- **Task inputs**:
START
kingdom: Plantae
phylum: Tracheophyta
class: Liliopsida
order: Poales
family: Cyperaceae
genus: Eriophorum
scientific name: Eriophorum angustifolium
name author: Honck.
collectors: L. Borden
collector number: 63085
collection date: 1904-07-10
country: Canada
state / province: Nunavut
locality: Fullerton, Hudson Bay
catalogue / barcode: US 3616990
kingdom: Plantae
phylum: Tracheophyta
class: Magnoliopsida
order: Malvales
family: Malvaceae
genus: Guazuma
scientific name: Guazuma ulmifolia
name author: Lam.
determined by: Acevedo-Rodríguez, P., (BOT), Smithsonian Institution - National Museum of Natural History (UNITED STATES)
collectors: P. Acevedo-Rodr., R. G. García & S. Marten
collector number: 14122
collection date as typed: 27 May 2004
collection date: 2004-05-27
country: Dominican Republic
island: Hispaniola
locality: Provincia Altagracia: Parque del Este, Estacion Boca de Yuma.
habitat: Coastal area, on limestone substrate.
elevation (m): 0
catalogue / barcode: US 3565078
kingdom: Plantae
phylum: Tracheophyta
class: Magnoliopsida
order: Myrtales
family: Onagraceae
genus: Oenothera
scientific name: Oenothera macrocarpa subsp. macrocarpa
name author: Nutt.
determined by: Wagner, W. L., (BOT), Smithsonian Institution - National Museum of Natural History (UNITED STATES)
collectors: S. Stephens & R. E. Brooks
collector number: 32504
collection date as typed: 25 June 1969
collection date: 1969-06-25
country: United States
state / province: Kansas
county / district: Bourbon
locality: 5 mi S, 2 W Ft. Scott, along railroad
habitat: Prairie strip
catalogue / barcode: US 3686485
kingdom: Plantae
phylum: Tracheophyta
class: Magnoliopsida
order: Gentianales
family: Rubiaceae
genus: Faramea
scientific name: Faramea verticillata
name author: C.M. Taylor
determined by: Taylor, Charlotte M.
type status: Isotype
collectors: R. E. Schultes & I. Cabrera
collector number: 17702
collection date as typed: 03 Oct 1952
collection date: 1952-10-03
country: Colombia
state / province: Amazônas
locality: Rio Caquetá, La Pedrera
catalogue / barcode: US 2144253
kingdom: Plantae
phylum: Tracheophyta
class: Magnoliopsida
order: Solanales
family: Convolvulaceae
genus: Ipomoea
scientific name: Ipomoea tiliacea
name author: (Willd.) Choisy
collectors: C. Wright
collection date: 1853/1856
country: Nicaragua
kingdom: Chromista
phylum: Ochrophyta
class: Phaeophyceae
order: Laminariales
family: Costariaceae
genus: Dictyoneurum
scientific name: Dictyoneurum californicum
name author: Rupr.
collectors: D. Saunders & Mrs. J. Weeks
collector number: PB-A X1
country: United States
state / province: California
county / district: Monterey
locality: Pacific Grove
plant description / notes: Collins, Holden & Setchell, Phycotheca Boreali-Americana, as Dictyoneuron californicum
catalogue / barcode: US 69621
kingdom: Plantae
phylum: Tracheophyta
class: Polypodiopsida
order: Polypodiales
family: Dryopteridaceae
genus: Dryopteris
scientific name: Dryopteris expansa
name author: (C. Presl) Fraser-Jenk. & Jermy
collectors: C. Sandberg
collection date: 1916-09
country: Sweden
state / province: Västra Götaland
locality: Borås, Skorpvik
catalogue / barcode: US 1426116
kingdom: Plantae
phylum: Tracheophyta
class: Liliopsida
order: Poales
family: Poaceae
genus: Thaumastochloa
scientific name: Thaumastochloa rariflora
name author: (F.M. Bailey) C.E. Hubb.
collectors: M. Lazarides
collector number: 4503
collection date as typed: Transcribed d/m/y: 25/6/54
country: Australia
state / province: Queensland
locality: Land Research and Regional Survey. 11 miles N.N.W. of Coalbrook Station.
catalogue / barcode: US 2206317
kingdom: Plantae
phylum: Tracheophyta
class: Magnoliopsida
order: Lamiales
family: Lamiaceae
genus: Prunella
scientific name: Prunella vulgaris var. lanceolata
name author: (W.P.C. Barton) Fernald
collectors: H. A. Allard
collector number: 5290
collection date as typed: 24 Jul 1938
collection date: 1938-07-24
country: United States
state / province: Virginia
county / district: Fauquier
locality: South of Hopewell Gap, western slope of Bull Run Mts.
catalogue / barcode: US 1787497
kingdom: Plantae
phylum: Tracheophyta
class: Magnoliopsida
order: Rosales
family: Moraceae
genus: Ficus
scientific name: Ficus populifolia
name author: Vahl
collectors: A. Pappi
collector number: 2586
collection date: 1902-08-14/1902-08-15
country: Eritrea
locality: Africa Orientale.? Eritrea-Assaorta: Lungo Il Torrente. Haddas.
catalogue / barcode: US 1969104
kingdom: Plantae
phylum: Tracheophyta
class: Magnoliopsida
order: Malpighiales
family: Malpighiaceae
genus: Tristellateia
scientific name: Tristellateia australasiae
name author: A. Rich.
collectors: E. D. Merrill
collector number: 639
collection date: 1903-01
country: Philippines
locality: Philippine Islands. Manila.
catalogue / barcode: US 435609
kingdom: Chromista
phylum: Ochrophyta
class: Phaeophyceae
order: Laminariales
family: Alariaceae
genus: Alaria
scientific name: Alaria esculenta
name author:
END
- **Objective**:
Could you reproduce the whole listing above word for word, from the first line to the last?

- **Task response**:
kingdom: Plantae
phylum: Tracheophyta
class: Liliopsida
order: Poales
family: Cyperaceae
genus: Eriophorum
scientific name: Eriophorum angustifolium
name author: Honck.
collectors: L. Borden
collector number: 63085
collection date: 1904-07-10
country: Canada
state / province: Nunavut
locality: Fullerton, Hudson Bay
catalogue / barcode: US 3616990
kingdom: Plantae
phylum: Tracheophyta
class: Magnoliopsida
order: Malvales
family: Malvaceae
genus: Guazuma
scientific name: Guazuma ulmifolia
name author: Lam.
determined by: Acevedo-Rodríguez, P., (BOT), Smithsonian Institution - National Museum of Natural History (UNITED STATES)
collectors: P. Acevedo-Rodr., R. G. García & S. Marten
collector number: 14122
collection date as typed: 27 May 2004
collection date: 2004-05-27
country: Dominican Republic
island: Hispaniola
locality: Provincia Altagracia: Parque del Este, Estacion Boca de Yuma.
habitat: Coastal area, on limestone substrate.
elevation (m): 0
catalogue / barcode: US 3565078
kingdom: Plantae
phylum: Tracheophyta
class: Magnoliopsida
order: Myrtales
family: Onagraceae
genus: Oenothera
scientific name: Oenothera macrocarpa subsp. macrocarpa
name author: Nutt.
determined by: Wagner, W. L., (BOT), Smithsonian Institution - National Museum of Natural History (UNITED STATES)
collectors: S. Stephens & R. E. Brooks
collector number: 32504
collection date as typed: 25 June 1969
collection date: 1969-06-25
country: United States
state / province: Kansas
county / district: Bourbon
locality: 5 mi S, 2 W Ft. Scott, along railroad
habitat: Prairie strip
catalogue / barcode: US 3686485
kingdom: Plantae
phylum: Tracheophyta
class: Magnoliopsida
order: Gentianales
family: Rubiaceae
genus: Faramea
scientific name: Faramea verticillata
name author: C.M. Taylor
determined by: Taylor, Charlotte M.
type status: Isotype
collectors: R. E. Schultes & I. Cabrera
collector number: 17702
collection date as typed: 03 Oct 1952
collection date: 1952-10-03
country: Colombia
state / province: Amazônas
locality: Rio Caquetá, La Pedrera
catalogue / barcode: US 2144253
kingdom: Plantae
phylum: Tracheophyta
class: Magnoliopsida
order: Solanales
family: Convolvulaceae
genus: Ipomoea
scientific name: Ipomoea tiliacea
name author: (Willd.) Choisy
collectors: C. Wright
collection date: 1853/1856
country: Nicaragua
kingdom: Chromista
phylum: Ochrophyta
class: Phaeophyceae
order: Laminariales
family: Costariaceae
genus: Dictyoneurum
scientific name: Dictyoneurum californicum
name author: Rupr.
collectors: D. Saunders & Mrs. J. Weeks
collector number: PB-A X1
country: United States
state / province: California
county / district: Monterey
locality: Pacific Grove
plant description / notes: Collins, Holden & Setchell, Phycotheca Boreali-Americana, as Dictyoneuron californicum
catalogue / barcode: US 69621
kingdom: Plantae
phylum: Tracheophyta
class: Polypodiopsida
order: Polypodiales
family: Dryopteridaceae
genus: Dryopteris
scientific name: Dryopteris expansa
name author: (C. Presl) Fraser-Jenk. & Jermy
collectors: C. Sandberg
collection date: 1916-09
country: Sweden
state / province: Västra Götaland
locality: Borås, Skorpvik
catalogue / barcode: US 1426116
kingdom: Plantae
phylum: Tracheophyta
class: Liliopsida
order: Poales
family: Poaceae
genus: Thaumastochloa
scientific name: Thaumastochloa rariflora
name author: (F.M. Bailey) C.E. Hubb.
collectors: M. Lazarides
collector number: 4503
collection date as typed: Transcribed d/m/y: 25/6/54
country: Australia
state / province: Queensland
locality: Land Research and Regional Survey. 11 miles N.N.W. of Coalbrook Station.
catalogue / barcode: US 2206317
kingdom: Plantae
phylum: Tracheophyta
class: Magnoliopsida
order: Lamiales
family: Lamiaceae
genus: Prunella
scientific name: Prunella vulgaris var. lanceolata
name author: (W.P.C. Barton) Fernald
collectors: H. A. Allard
collector number: 5290
collection date as typed: 24 Jul 1938
collection date: 1938-07-24
country: United States
state / province: Virginia
county / district: Fauquier
locality: South of Hopewell Gap, western slope of Bull Run Mts.
catalogue / barcode: US 1787497
kingdom: Plantae
phylum: Tracheophyta
class: Magnoliopsida
order: Rosales
family: Moraceae
genus: Ficus
scientific name: Ficus populifolia
name author: Vahl
collectors: A. Pappi
collector number: 2586
collection date: 1902-08-14/1902-08-15
country: Eritrea
locality: Africa Orientale.? Eritrea-Assaorta: Lungo Il Torrente. Haddas.
catalogue / barcode: US 1969104
kingdom: Plantae
phylum: Tracheophyta
class: Magnoliopsida
order: Malpighiales
family: Malpighiaceae
genus: Tristellateia
scientific name: Tristellateia australasiae
name author: A. Rich.
collectors: E. D. Merrill
collector number: 639
collection date: 1903-01
country: Philippines
locality: Philippine Islands. Manila.
catalogue / barcode: US 435609
kingdom: Chromista
phylum: Ochrophyta
class: Phaeophyceae
order: Laminariales
family: Alariaceae
genus: Alaria
scientific name: Alaria esculenta
name author:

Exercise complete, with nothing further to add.